Zampano wanders down to the beach and breaks down in tears.

La Strada is about as sad as a film can be.  Gelsomina is painfully naive and childlike, and the world has no place and no time for her.  To make matters worse, she doesn’t know when to pull back and protect herself, instead choosing to constantly re-enter the world which, in this case, is Zampano’s life.  She believed the lie fed to her about traveling the world and playing music with this performer who takes her away from home, and she remains under his spell until she dies.

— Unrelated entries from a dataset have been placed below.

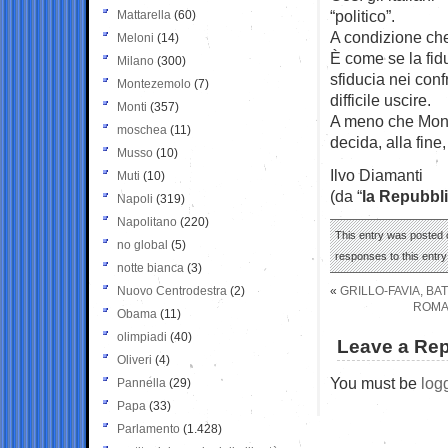
“politico”.
Mattarella
(60)
A condizione che
Meloni
(14)
È come se la fid
Milano
(300)
sfiducia nei conf
Montezemolo
(7)
difficile uscire.
Monti
(357)
A meno che Mont
moschea
(11)
decida, alla fine
Musso
(10)
Ilvo Diamanti
Muti
(10)
(da “
la Repubbl
Napoli
(319)
Napolitano
(220)
This entry was posted o
no global
(5)
responses to this entr
notte bianca
(3)
Nuovo Centrodestra
(2)
«
GRILLO-FAVIA, BA
ROMA,
Obama
(11)
olimpiadi
(40)
Leave a Rep
Oliveri
(4)
You must be
log
Pannella
(29)
Papa
(33)
Parlamento
(1.428)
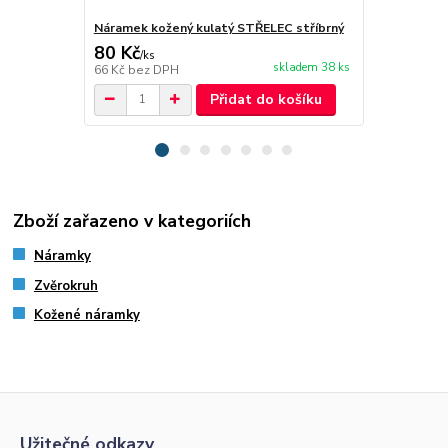
Náramek kožený kulatý STŘELEC stříbrný
Náramek kož
80 Kč
80 Kč
/
ks
/
ks
skladem 38 ks
66 Kč
bez DPH
66 Kč
bez D
Přidat do košíku
Zboží zařazeno v kategoriích
Náramky
Zvěrokruh
Kožené náramky
Užitečné odkazy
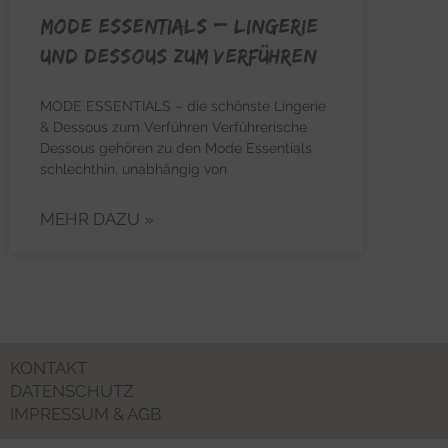
MODE ESSENTIALS – Lingerie
und Dessous zum Verführen
MODE ESSENTIALS – die schönste Lingerie
& Dessous zum Verführen Verführerische
Dessous gehören zu den Mode Essentials
schlechthin, unabhängig von
MEHR DAZU »
KONTAKT
DATENSCHUTZ
IMPRESSUM & AGB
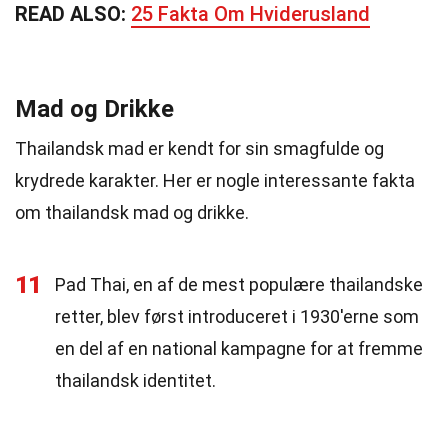
READ ALSO:
25 Fakta Om Hviderusland
Mad og Drikke
Thailandsk mad er kendt for sin smagfulde og
krydrede karakter. Her er nogle interessante fakta
om thailandsk mad og drikke.
11
Pad Thai, en af de mest populære thailandske
retter, blev først introduceret i 1930'erne som
en del af en national kampagne for at fremme
thailandsk identitet.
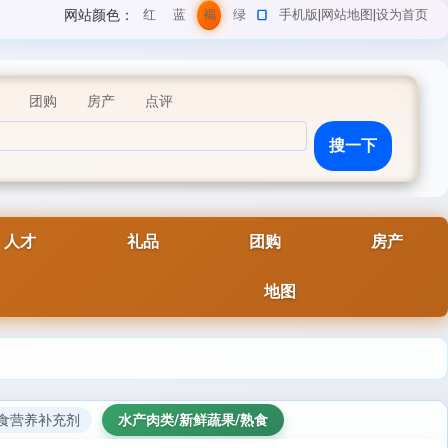
网站颜色：
红
蓝
褐
绿
手机版
|
网站地图
|
设为首页
色
色
色
色
团购
房产
点评
人才
礼品
团购
房产
地图
膳食营养补充剂
水产肉类/新鲜蔬果/熟食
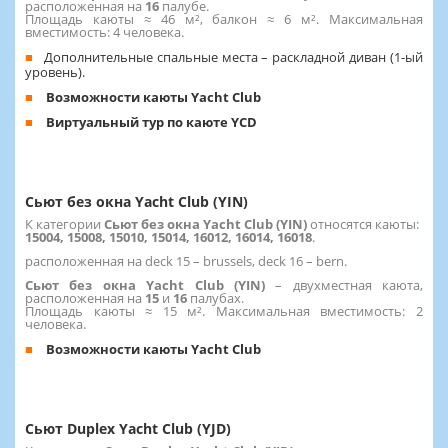
расположенная на
16
палубе.
Площадь каюты ≈ 46 м², балкон ≈ 6 м². Максимальная
вместимость: 4 человека.
Дополнительные спальные места – раскладной диван (1-ый
уровень).
Возможности каюты Yacht Club
Виртуальный тур по каюте YCD
Сьют без окна Yacht Club (YIN)
К категории
Сьют без окна Yacht Club (YIN)
относятся каюты:
15004, 15008, 15010, 15014, 16012, 16014, 16018
.
расположенная на deck 15 – brussels, deck 16 – bern.
Сьют без окна Yacht Club (YIN)
– двухместная каюта,
расположенная на
15
и
16
палубах.
Площадь каюты ≈ 15 м². Максимальная вместимость: 2
человека.
Возможности каюты Yacht Club
Сьют Duplex Yacht Club (YJD)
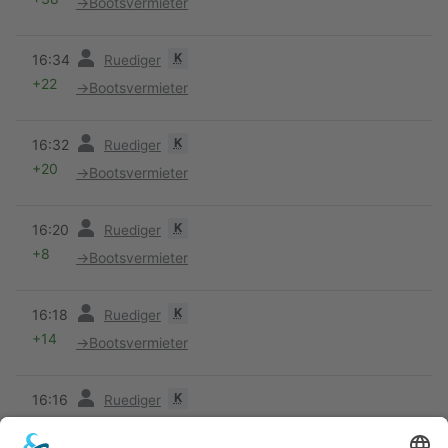
→
Bootsvermieter
Vorherige
K
16:34
Ruediger
+22
→
Bootsvermieter
Vorherige
K
16:32
Ruediger
+20
→
Bootsvermieter
Vorherige
K
16:20
Ruediger
+8
→
Bootsvermieter
Vorherige
K
16:18
Ruediger
+14
→
Bootsvermieter
Vorherige
K
16:16
Ruediger
+484
→
Reviere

Woody Allen’s Sweet and Lowdown (1999) is a bit of a remake of this story.  In that film, Sean Penn plays a musician who aspires to be Django Reinhardt, and he meets a mute woman played by Samantha Morton who admires him the same way he admires Reinhardt.  But Penn’s character never makes time for Morton’s character, and in the end they go their separate ways.  Penn expresses as much remorse and grief as does Zampano here, but he finds Morton, only now she is married.  Sweet and Lowdown is much more comic than La Strada, choosing to play Penn’s grief as comedy.

La Strada, on one hand, feels as though it starts off well and only gets worse, but it never starts off positively in the first place.  It’s just that Gelsomina is optimistic that we are given a similar feeling, but we can clearly see how foolish she is.  The film offers us hope, in the form of the Fool and his inspiring pebble speech, but he is killed off soon after.  Even before that, Gelsomina chooses to return to Zampano.  Her judgment is poor from the start, and it never improves.  She’s a character who can’t learn to breathe our air.

The film paints a picture of a world in which the only important thing is to survive.  There isn’t much humanity in the film.  When Zampano is arrested, the other circus members offer Gelsomina a place to stay, and they wonder out loud how she will get her next meal.  Gelsomina is sold off by her mother because, as she says, she needs to lessen the burden at home in order to survive.  There is no plague destroying the country, but the feeling is that this world can’t support itself.

Gelsomina, despite her naivete, is the lone beacon of wholesome goodness, and this world kills her.  You have to be like Zampano to survive, it seems, but then even he finally breaks by the end of the film.  Is there anyone who can make it in this world?  There doesn’t seem to be.